Estoy leyendo etiquetas cuando escucho una voz áspera.
—¡Oye, niña, no andes tocando todos los productos! ¿Dónde están tus padres?
Giro la cabeza y veo a un empleado con cara de pocos amigos que le habla mal a una nena pequeña. Ella sostiene una bolsita de colitas de colores.
—Yo no toqué todos, solo estaba viendo cuáles son más lindas —responde la niña.
El hombre le toma del brazo.
—Te llevaré con seguridad.
Doy un paso al frente sin pensar.
—¿Oiga, con qué derecho le habla así? Es una niña.
—¿Usted es su madre?
—Sí, ella es mi mamá —dice la nena con total naturalidad.
La miro sorprendida, pero le sigo el juego. No quiero que el tipo le grite más.
—Ella solo estaba viendo que colitas son más lindas, no tocando todo como está diciendo. —le digo—. Si tanto duda, revise las cámaras —él frunce el ceño.
—No es necesario.
—Eso pensé. No todos los niños son una amenaza nacional.
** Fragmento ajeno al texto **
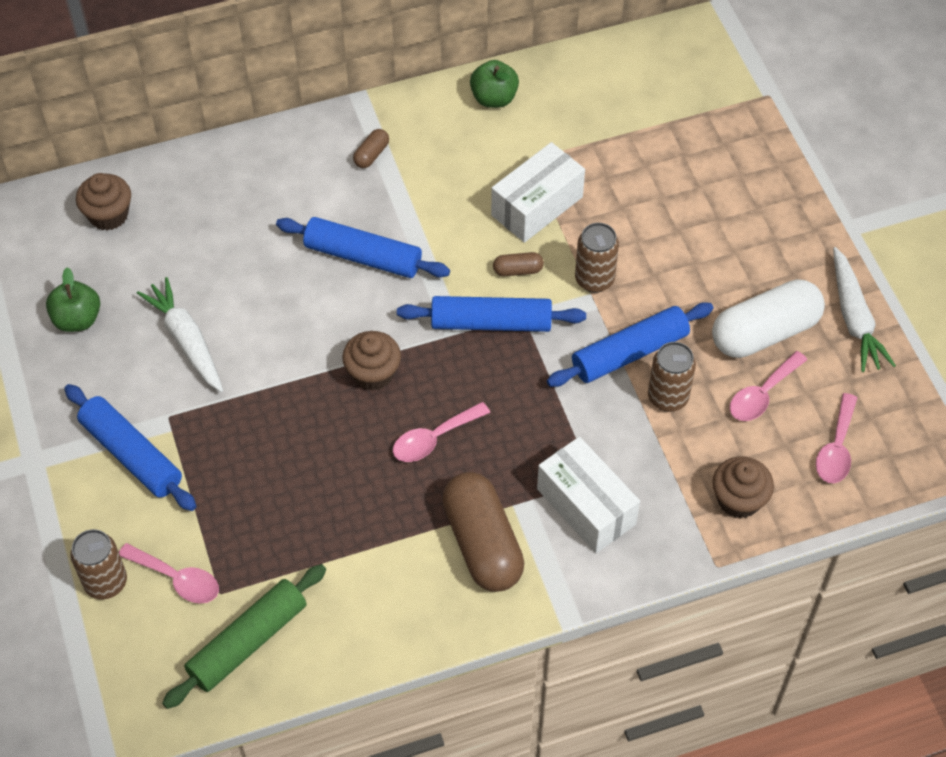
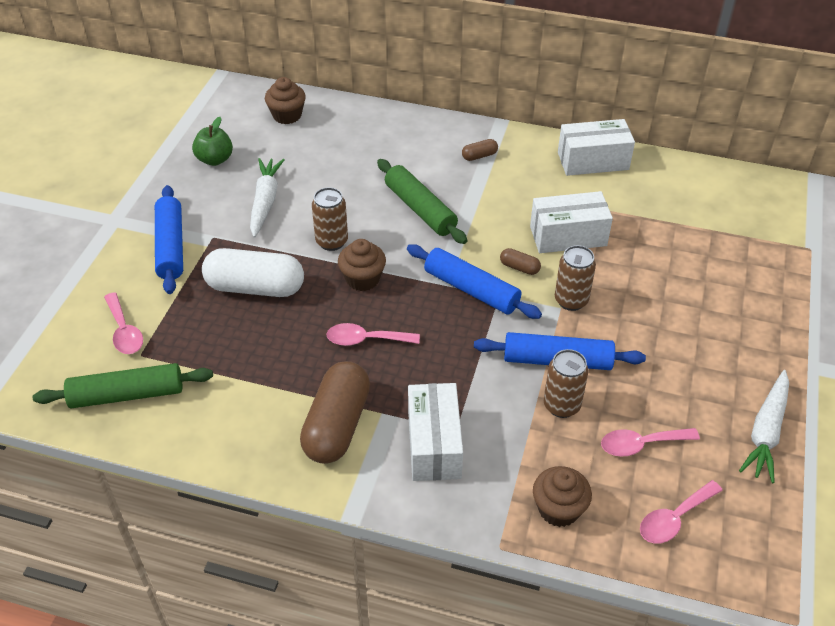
camera: 35 degrees right, 10 degrees down
(106, 582) = (83, 309): brown can -> brown can (332, 241)
(363, 256) = (420, 209): blue rolling pin -> green rolling pin
(494, 98) = (593, 161): green apple -> white box
(765, 332) = (679, 402): white capsule -> white capsule (255, 287)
Le sonrío y tomo a la niña de la mano. Nos alejamos y ella, feliz, le saca la lengua al empleado.
—Gracias —dice con una voz tan dulce que me desarma.
—¿Dónde están tus padres?
—Mi papá está trabajando y mi mamá ya no está —responde bajando la mirada—. Vine con mi abuela y mi prima, pero me aburrí. Solo quería unas colitas para mis muñecas.